The room was unremarkable—typical motel-on-the-highway fare. Two queen-size beds (that his feet would hang off of), plum-colored, floral-printed bedspreads made of some sort of moisture-repelling fabric. Two pillows per bed, neither of which were comfortable, alone or in combination. An entertainment center with the TV on top and the rest of it modified to hold a mini-fridge (which clicked and hummed in turns) and microwave (unset, flashing digital time that would have to be covered up with a sock). Too-small bathroom, too-low showerhead, and the toilet flushed, but struggled. The bathroom sink was outside the bathroom, before a massive mirror and fluorescent lighting that made anyone who stood in front of it look like a citizen of Nilbog. Ironing board, hairdryer, hangers attached to the rod, one-cup coffee maker. A dog might have peed on the carpet, once upon a time.
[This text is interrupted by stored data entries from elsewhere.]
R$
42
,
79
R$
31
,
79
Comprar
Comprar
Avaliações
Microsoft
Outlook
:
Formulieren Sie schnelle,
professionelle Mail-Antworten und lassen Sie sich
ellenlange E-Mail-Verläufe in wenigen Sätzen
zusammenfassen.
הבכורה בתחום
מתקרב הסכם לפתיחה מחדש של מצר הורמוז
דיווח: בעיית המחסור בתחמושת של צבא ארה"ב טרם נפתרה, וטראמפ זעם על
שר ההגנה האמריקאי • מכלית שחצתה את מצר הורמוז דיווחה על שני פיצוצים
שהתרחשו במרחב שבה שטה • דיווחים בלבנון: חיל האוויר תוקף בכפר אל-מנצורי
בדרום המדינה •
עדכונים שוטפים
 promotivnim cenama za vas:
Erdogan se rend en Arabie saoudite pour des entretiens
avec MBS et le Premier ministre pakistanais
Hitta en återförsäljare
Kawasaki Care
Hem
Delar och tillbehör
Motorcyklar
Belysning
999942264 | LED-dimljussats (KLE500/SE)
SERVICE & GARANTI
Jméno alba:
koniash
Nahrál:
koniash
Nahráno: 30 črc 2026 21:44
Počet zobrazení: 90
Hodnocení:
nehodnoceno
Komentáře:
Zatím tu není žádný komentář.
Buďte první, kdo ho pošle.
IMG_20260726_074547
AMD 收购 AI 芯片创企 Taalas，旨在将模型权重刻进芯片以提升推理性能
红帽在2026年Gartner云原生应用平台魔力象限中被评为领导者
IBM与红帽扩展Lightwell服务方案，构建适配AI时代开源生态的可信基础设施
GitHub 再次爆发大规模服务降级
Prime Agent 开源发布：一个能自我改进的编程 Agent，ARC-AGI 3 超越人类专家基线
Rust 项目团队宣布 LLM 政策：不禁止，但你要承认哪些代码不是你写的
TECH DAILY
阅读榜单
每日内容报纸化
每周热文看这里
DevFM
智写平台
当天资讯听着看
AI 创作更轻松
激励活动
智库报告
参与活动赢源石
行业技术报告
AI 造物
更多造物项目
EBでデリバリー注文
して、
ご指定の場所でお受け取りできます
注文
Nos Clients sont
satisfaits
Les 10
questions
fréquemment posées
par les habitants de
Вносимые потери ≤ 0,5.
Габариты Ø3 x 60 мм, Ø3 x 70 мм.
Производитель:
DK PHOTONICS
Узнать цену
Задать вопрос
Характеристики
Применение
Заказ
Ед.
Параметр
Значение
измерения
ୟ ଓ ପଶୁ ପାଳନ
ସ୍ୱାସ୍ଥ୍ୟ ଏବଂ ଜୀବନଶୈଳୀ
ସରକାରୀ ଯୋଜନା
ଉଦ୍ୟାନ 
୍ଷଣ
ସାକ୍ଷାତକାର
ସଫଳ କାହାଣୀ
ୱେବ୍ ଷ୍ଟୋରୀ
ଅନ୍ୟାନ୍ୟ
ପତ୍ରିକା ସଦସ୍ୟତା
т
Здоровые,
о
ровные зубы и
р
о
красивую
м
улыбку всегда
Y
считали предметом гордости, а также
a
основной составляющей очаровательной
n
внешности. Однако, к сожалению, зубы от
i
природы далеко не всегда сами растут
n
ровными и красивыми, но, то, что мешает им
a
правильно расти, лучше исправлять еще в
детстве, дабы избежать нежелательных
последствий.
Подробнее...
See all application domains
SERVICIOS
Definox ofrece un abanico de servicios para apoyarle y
Rupert could hear the traffic of Route 72.

Much to his disappointment, he realized he’d have no trouble adjusting to living here. Aside from the cold. His shirt was dry now, but, damn, he was still cold. He looked at the heater beneath the window and hoped it worked. When it kicked on, a weird smell came and went, and he felt the heat come through.

“Thank God.”

Through the window above the heater, he saw the yellow and green FFG fast food sign before pulling the curtains shut.